Were it not for the extroverts, rock ‘n’ roll piano players would be at a decided disadvantage. Though a frontman who wields a guitar has the mobility to move about the stage and pose and posture, your average keyboardist is forced to remain in a stationary position due to the fact that most grand pianos aren’t really made for portability. Still, certain exceptional showmen found a way to do gymnastics while using their pianos as props, one they can stand on, duck beneath, or somersault off of, depending on their athletic prowess.
Call it compensation. After all, Elton John humbly named one of his bestselling albums Don’t Shoot Me, I’m Only the Piano Player in an attempt to lower expectations. Nevertheless, newcomer Tobias Jesso Jr. pursues a very specific strain of piano-based pop that exudes flash and glamour in favor of sheer sustained emotion. While his debut album, the awkwardly-titled Goon, seems to echo a mind-boggling wealth of influences of classic artists — Eric Carmen, Nilsson, and, not surprisingly, early Elton John — he doesn’t appear beholden to any one of them in particular. That’s despite repetitive songs like “Without You” and “Can We Still Be Friends”, perhaps indications of Jesso’s devotion to the tried and true. This is, after all, pop without pretension, a sound mostly stripped down to keyboards and voice, with minimal outside instrumentation in support of the bottom line. It’s refreshingly pure and poignant, a simple expression of Jesso’s heartfelt desire.
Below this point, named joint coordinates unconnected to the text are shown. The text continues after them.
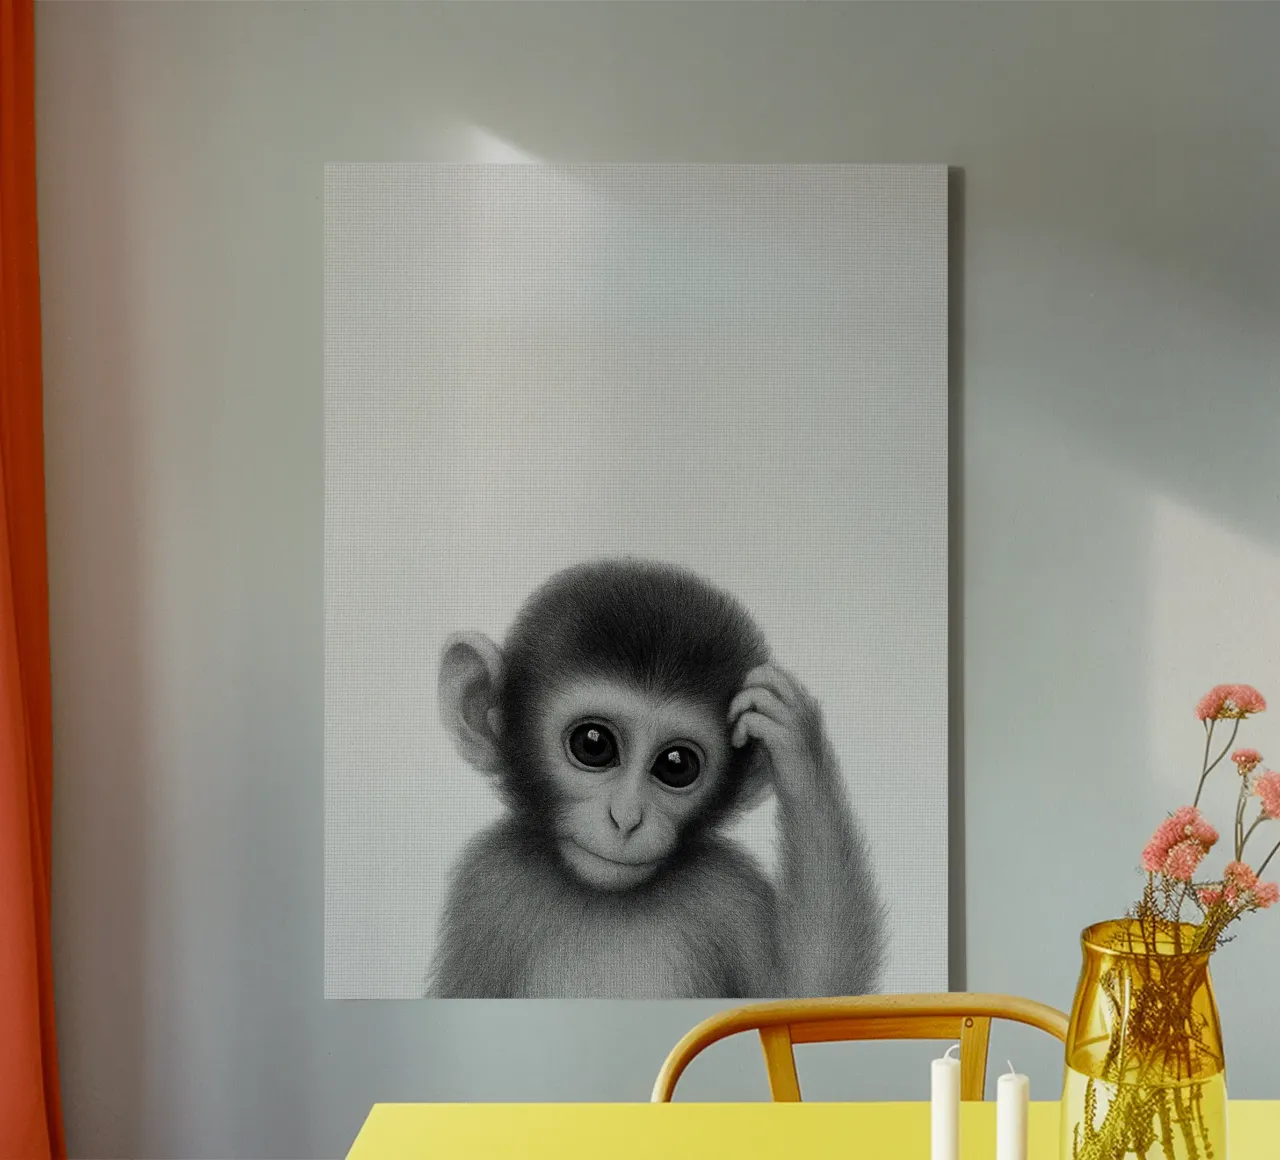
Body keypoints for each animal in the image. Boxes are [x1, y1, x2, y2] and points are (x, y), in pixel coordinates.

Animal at [427, 557, 886, 999]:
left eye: (676, 765)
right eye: (593, 744)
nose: (627, 818)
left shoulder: (729, 887)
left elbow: (809, 991)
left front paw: (795, 739)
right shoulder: (488, 885)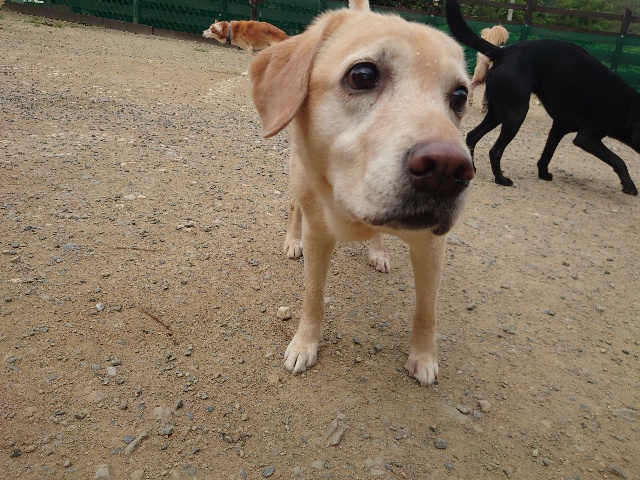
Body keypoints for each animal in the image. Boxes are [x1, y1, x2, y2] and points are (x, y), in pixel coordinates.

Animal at [249, 0, 474, 386]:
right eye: (363, 76)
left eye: (460, 96)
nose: (447, 170)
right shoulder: (318, 234)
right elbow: (313, 298)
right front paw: (304, 344)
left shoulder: (431, 246)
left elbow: (426, 310)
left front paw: (423, 356)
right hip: (297, 178)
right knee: (294, 207)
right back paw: (292, 240)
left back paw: (377, 250)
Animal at [446, 0, 639, 195]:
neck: (630, 107)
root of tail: (505, 51)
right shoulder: (587, 138)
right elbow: (618, 160)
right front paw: (629, 185)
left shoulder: (559, 127)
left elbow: (547, 153)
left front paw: (544, 173)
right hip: (516, 114)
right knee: (495, 150)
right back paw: (500, 179)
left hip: (498, 112)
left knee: (472, 136)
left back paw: (473, 169)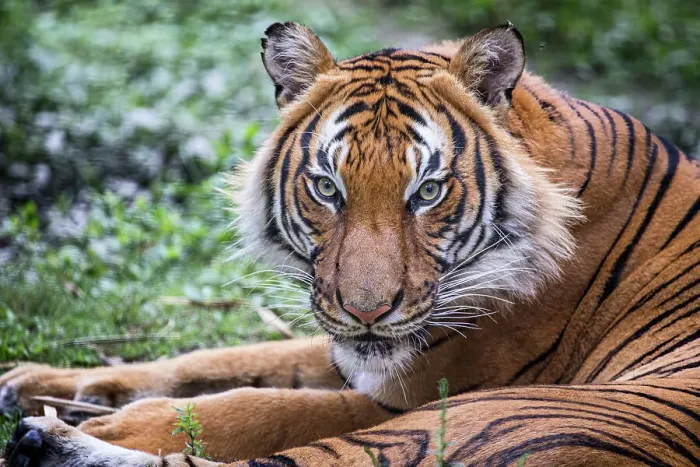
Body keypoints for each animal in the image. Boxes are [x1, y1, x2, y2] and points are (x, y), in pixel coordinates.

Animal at [3, 21, 699, 467]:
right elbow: (216, 359)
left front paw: (111, 419)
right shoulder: (351, 342)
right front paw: (40, 379)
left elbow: (257, 406)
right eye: (326, 187)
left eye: (428, 191)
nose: (367, 311)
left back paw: (47, 445)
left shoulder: (415, 392)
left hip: (501, 415)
Given that description, it would be easy to dismiss Jesso’s efforts as an unremarkable exercise in disposable prefab pop. However, that’s an unfair assumption, one that bears no connection to reality. While Jesso shows no shyness when it comes to betraying his feelings in songs like “Can’t Stop Thinking About You” and “How Could You Babe?”, there’s a certain sturm and angst that tempers such tracks as “Bad Words”, “For You”, and “Hollywood”. The Lennon-esque “Bad Words”, with its strained, severe vocals, sparse arrangements and stark drum beat sounds like an outtake deleted from the first Plastic One Band album. “Crocodile Tears”, on the other hand, emulates Paul McCartney in his early prime, parlaying a whimsical melody with emphatic exuberance. Combine the two and the result is “Tell the Truth”, a song best described as Beatle-esque.
Drama and drive are the hallmarks of Jesso’s delivery, but there’s no truer expression of the singer’s softer sentiments than those contained in the lyrics to “Just a Dream”, in which he shares his joy on becoming a father, presumably for the first time. “Yesterday I had a baby,” he exclaims. “Now she’s one day old and she looks like her old lady.”
Okay, so it’s not the most profound statement, but then again, Goon doesn’t exactly exude profundity. These are songs intended only for entertainment and pure, unfettered expression. Happily, familiarity doesn’t breed contempt, suggesting Jesso ought to be able to pursue his muse as long as he stays committed to a mainstream approach. Goon isn’t great, at least in terms of its ambitions, but it is a fine example of what might evolve from pure pop purpose.